Igor Pechtchanski wrote:

> > Nastepujace informacje sa czescia zdarzenia: xinetd : PID 3680 :
> > starting service `xinetd' failed: execv: 1, Operation not permitted."
> 
> This, however, says:
> 
> "The following information is part of the event: xinetd : PID 3680 :
> starting service `xinetd' failed: execv: 1, Operation not permitted."
> 
> Which is the actual message from xinetd, and is *very* helpful.  This
> basically says that the service manager couldn't execute the xinetd
> program when running as SYSTEM.  Check the permissions on both
> /usr/sbin/xinetd and /bin/cygwin1.dll (and whatever other DLLs the xinetd
> program depends on -- see the output of "cygcheck /usr/sbin/xinetd.exe").
> Make sure all of them are executable by SYSTEM.

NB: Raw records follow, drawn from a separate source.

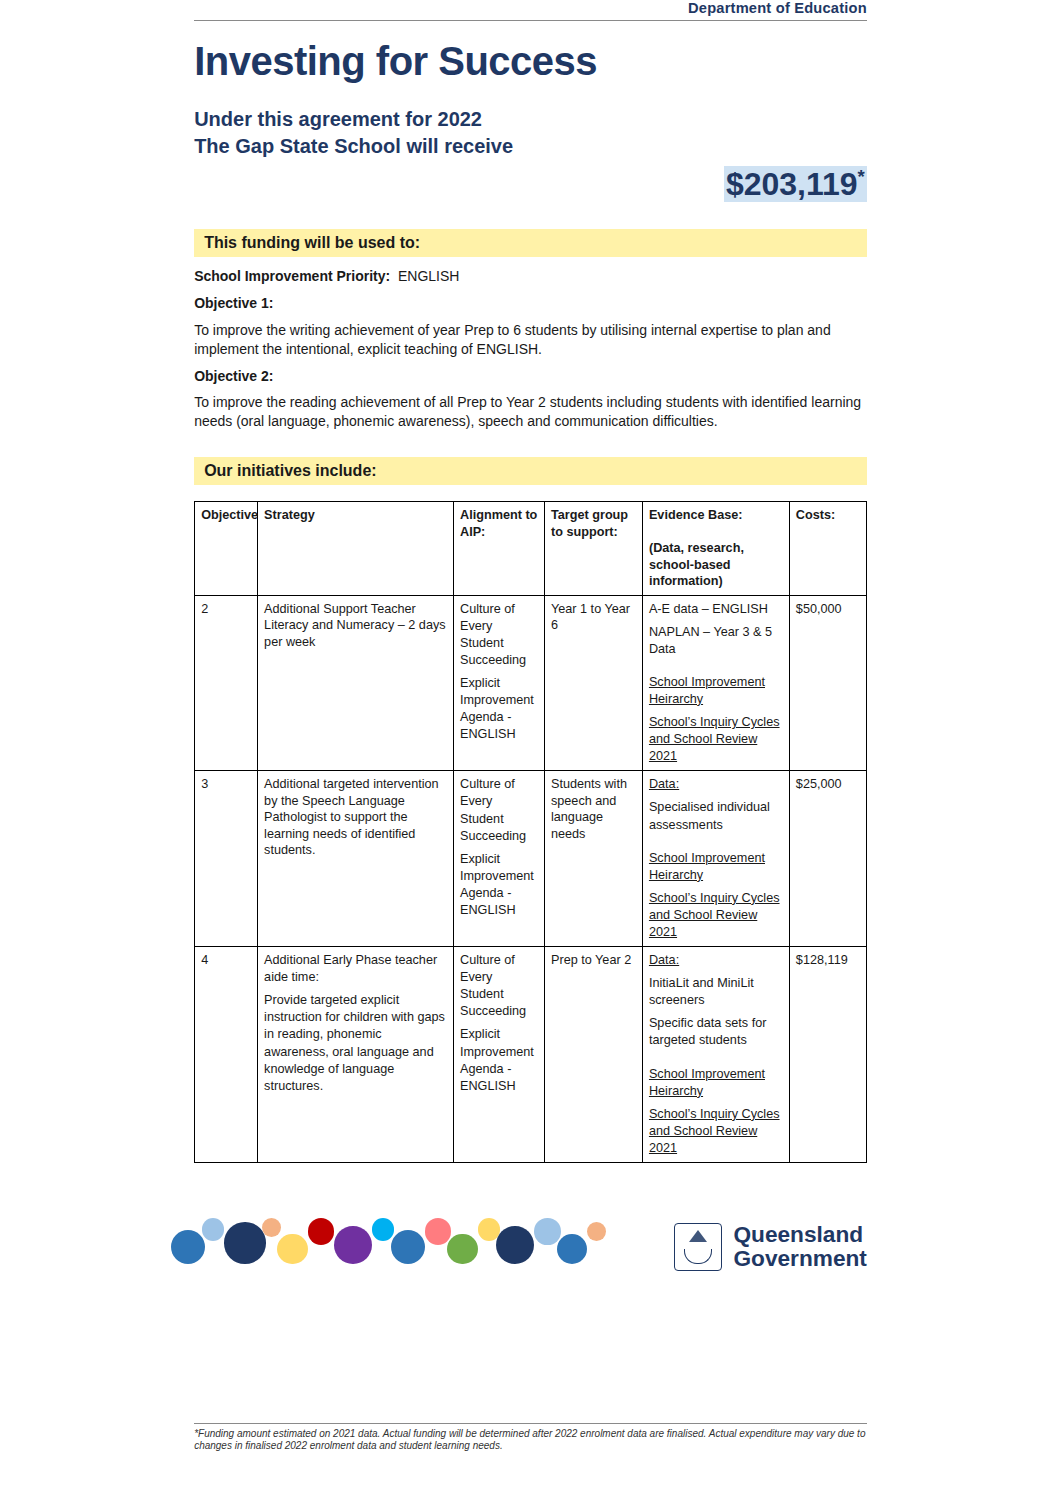Department of Education
Investing for Success
Under this agreement for 2022
The Gap State School will receive
$203,119*
This funding will be used to:
School Improvement Priority: ENGLISH
Objective 1:
To improve the writing achievement of year Prep to 6 students by utilising internal expertise to plan and implement the intentional, explicit teaching of ENGLISH.
Objective 2:
To improve the reading achievement of all Prep to Year 2 students including students with identified learning needs (oral language, phonemic awareness), speech and communication difficulties.
Our initiatives include:
| Objective | Strategy | Alignment to AIP: | Target group to support: | Evidence Base: (Data, research, school-based information) | Costs: |
| --- | --- | --- | --- | --- | --- |
| 2 | Additional Support Teacher Literacy and Numeracy – 2 days per week | Culture of Every Student Succeeding Explicit Improvement Agenda - ENGLISH | Year 1 to Year 6 | A-E data – ENGLISH NAPLAN – Year 3 & 5 Data School Improvement Heirarchy School’s Inquiry Cycles and School Review 2021 | $50,000 |
| 3 | Additional targeted intervention by the Speech Language Pathologist to support the learning needs of identified students. | Culture of Every Student Succeeding Explicit Improvement Agenda - ENGLISH | Students with speech and language needs | Data: Specialised individual assessments School Improvement Heirarchy School’s Inquiry Cycles and School Review 2021 | $25,000 |
| 4 | Additional Early Phase teacher aide time: Provide targeted explicit instruction for children with gaps in reading, phonemic awareness, oral language and knowledge of language structures. | Culture of Every Student Succeeding Explicit Improvement Agenda - ENGLISH | Prep to Year 2 | Data: InitiaLit and MiniLit screeners Specific data sets for targeted students School Improvement Heirarchy School’s Inquiry Cycles and School Review 2021 | $128,119 |
Queensland
Government
*Funding amount estimated on 2021 data. Actual funding will be determined after 2022 enrolment data are finalised. Actual expenditure may vary due to changes in finalised 2022 enrolment data and student learning needs.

The OP also mentioned the common line, "but I ran it as a normal user
and it started fine."  There should be a big "NO! don't do this!"
somewhere in the Users Guide about testing a service by running it from
your regular user account.  Doing so can create log, pid, etc. files
with the wrong ownership and permissions, so that when you later run it
as SYSTEM it fails because it cannot write or delete those files.  It's
always helpful to nuke all traces of these kinds of files when trying to
get a service to start that is erroring.

In this particular case it's probably not the problem because the error
would likely be "Permission denied" and not "Operation not permitted",
and so Igor's advise about checking for +x is probably right.  But I
thought I'd mention it as I've seen this bite people many times.